Singing out of windows. Zoom readings. Shows streamed from an empty stage, all actors adequately distanced. Over the past year, the theatre community has struggled to adapt to the new world order, coming to terms with the fact that, in order to put on a show, we need to involve as few people and as little interpersonal contact as possible. How can an industry so steeped in human connection survive through one of the most isolated periods in recent history? At this point, we've all felt the Zoom wall go up-the accidentally overlapping voices, the internet cutting out at inopportune moments, microphones and headphones and laptops and cameras malfunctioning-and the distress that follows. We can't go on like this.

I am just as eager to return to how it once was (at least, in terms of theatre) as the next person. I never thought I would miss the bottom halves of my friends' faces as much as I have this past year. And yet, there isn't a button we can push or a switch we can flip to send it all back. This is where we're at now; this is our lives.

At Allegheny College, we're lucky enough to have beautiful outdoor spaces aplenty-something that came in very handy when trying to plan a performance during plague times. In the fall, there was Go Play Outside, a series of short plays with limited casts, masked-up actors, and minimal sets. It made use of the theatre's courtyard, expanding The Playshop Theatre's horizons as we adapted to a new venue. Now, in the spring, I'm stage managing another outdoor show.

So, what's the difference? When I first accepted the job, I naively thought it would be the same as every other show I had done before. I was almost immediately proven wrong. There's no lighting, for starters; our stage lights are the sun, and if they decide not to come out during a performance, we adapt and carry on. Consequentially, I have almost no cues to call during the actual show-my work has been very rehearsal-heavy and will be very light during performances. It's a one-act show, with no scenic or costume changes. Once everyone's out there, they're out there-no place to hide.
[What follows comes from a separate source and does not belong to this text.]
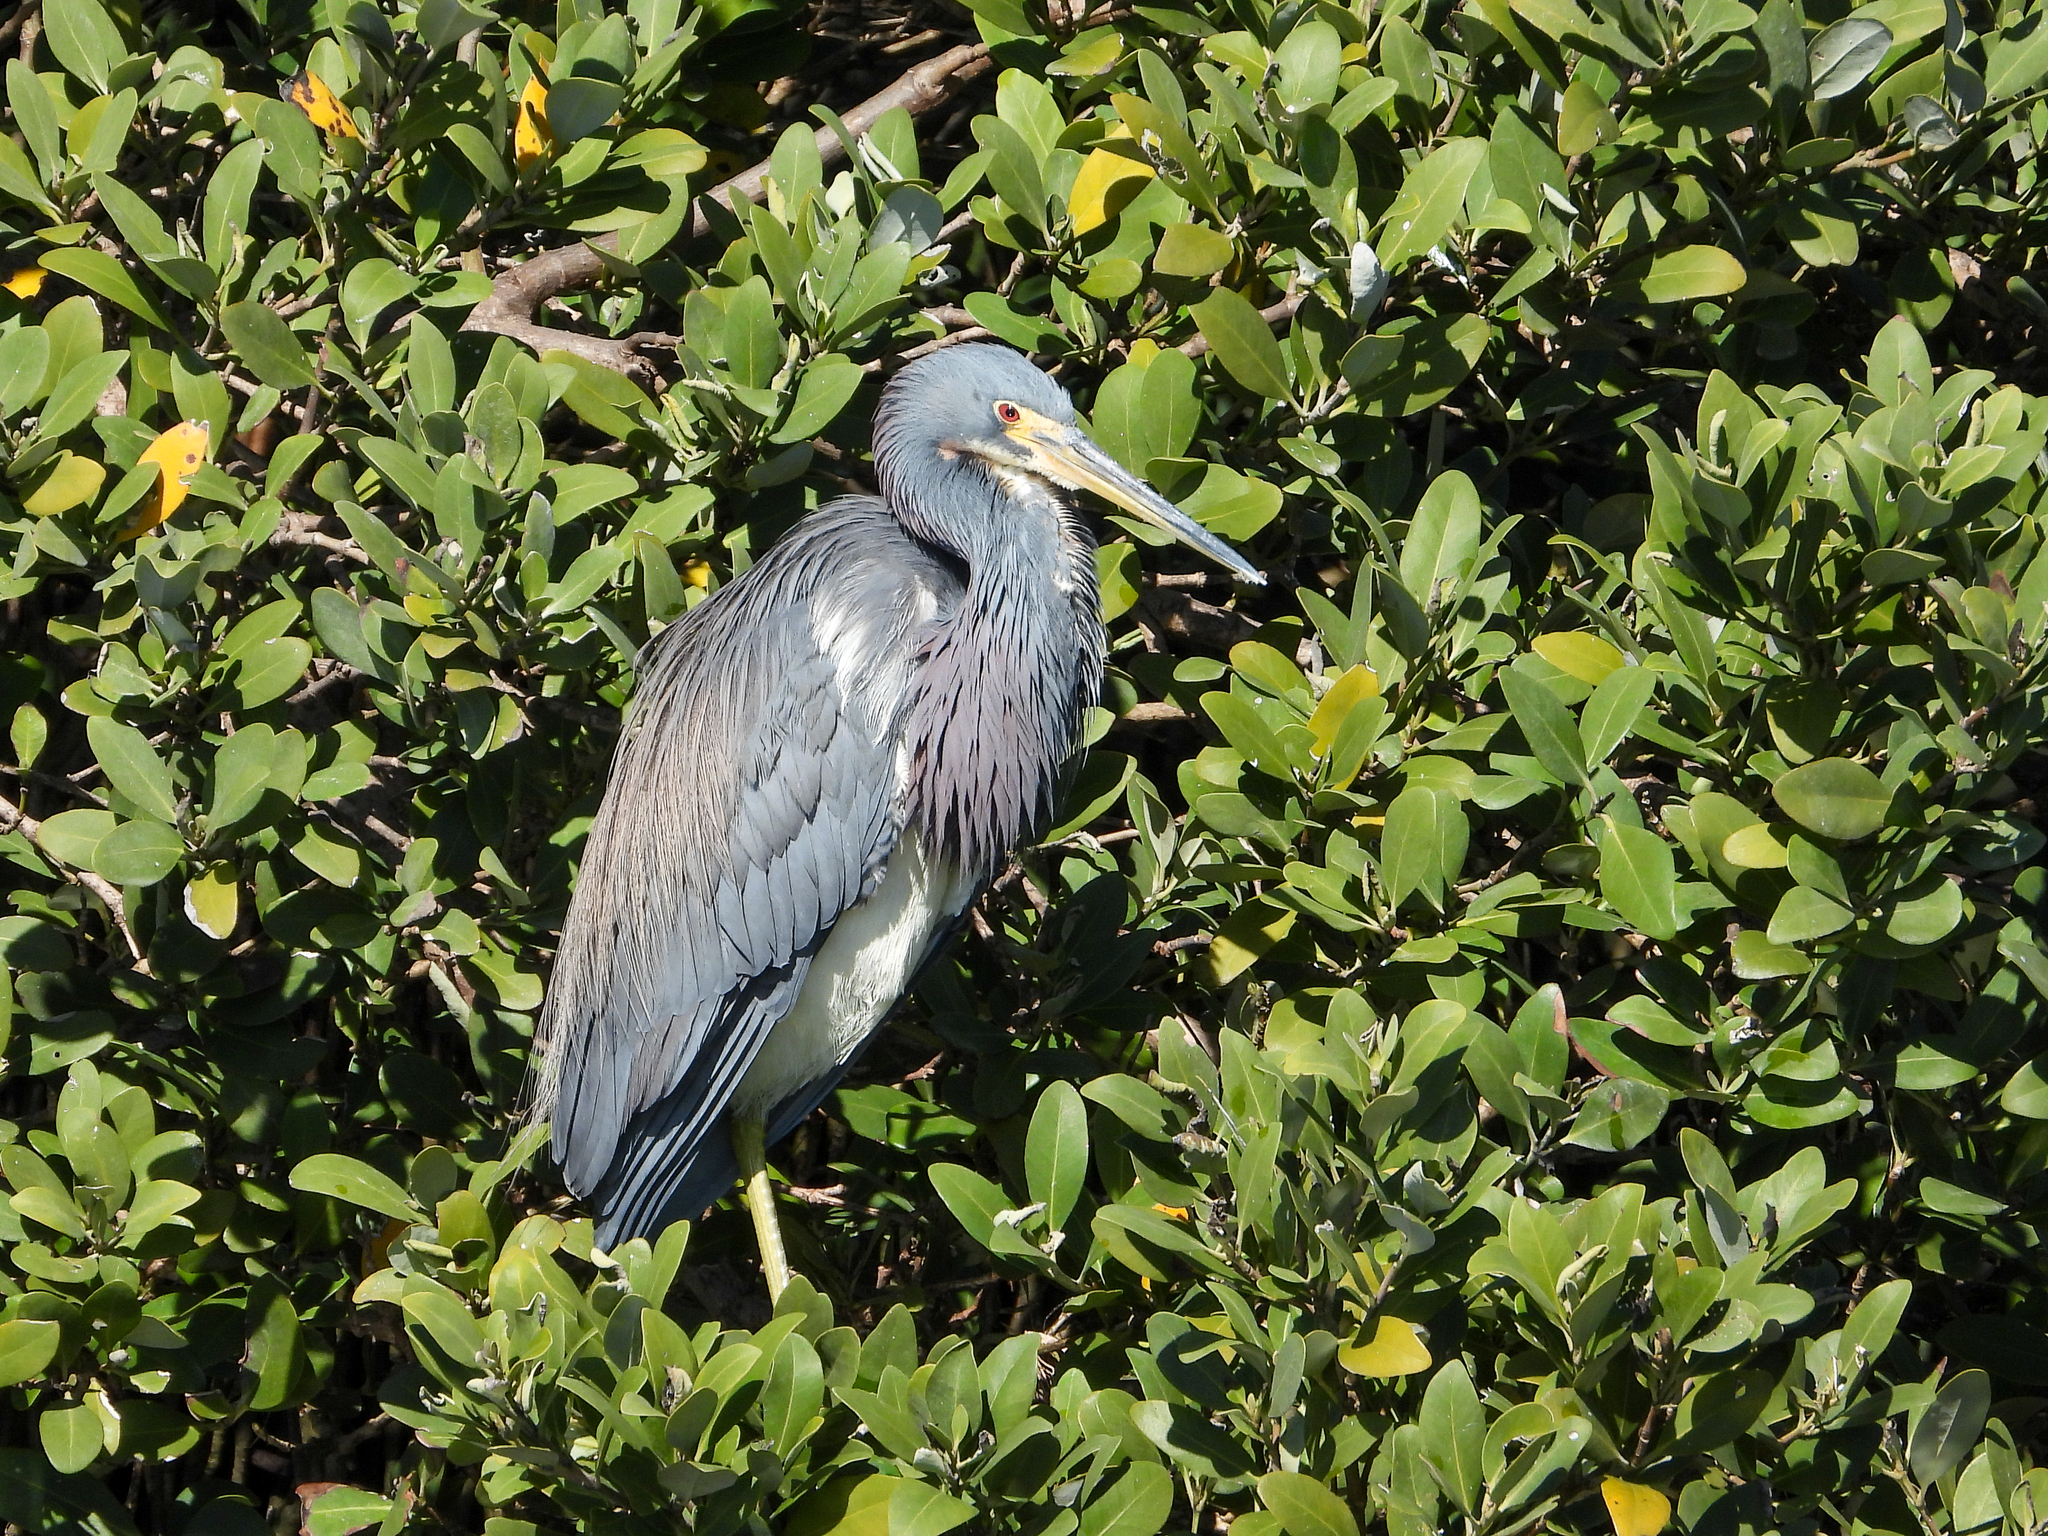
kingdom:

There's no masking or hidden area backstage; you have to be on your toes, game face on, for the full show.

In rehearsals, I tell my assistant stage manager, a freshman who has never known a campus other than the socially distanced, ghostly quiet one we have now, that normally rehearsals would be longer. Normally, we would have a set to move in. Normally, the ground plan would be more extensive. Normally, cue-to-cue would take all day, rather than two hours. I wish he could have seen the place that I once knew; that I once loved.

Playing outside isn't terrible-there's the early spring, the blooming cherry trees on the quad, the breeze on your face. But, every time I tell my assistant "it wasn't always like this," I feel like a relic of a bygone era, one of spotlights and microphones and dressing rooms. I feel like an elder telling the young of how rich and bountiful the world once was. And even though I'm thrilled to even get to stage manage again, I feel a pang of longing that I hope, someday, will go away.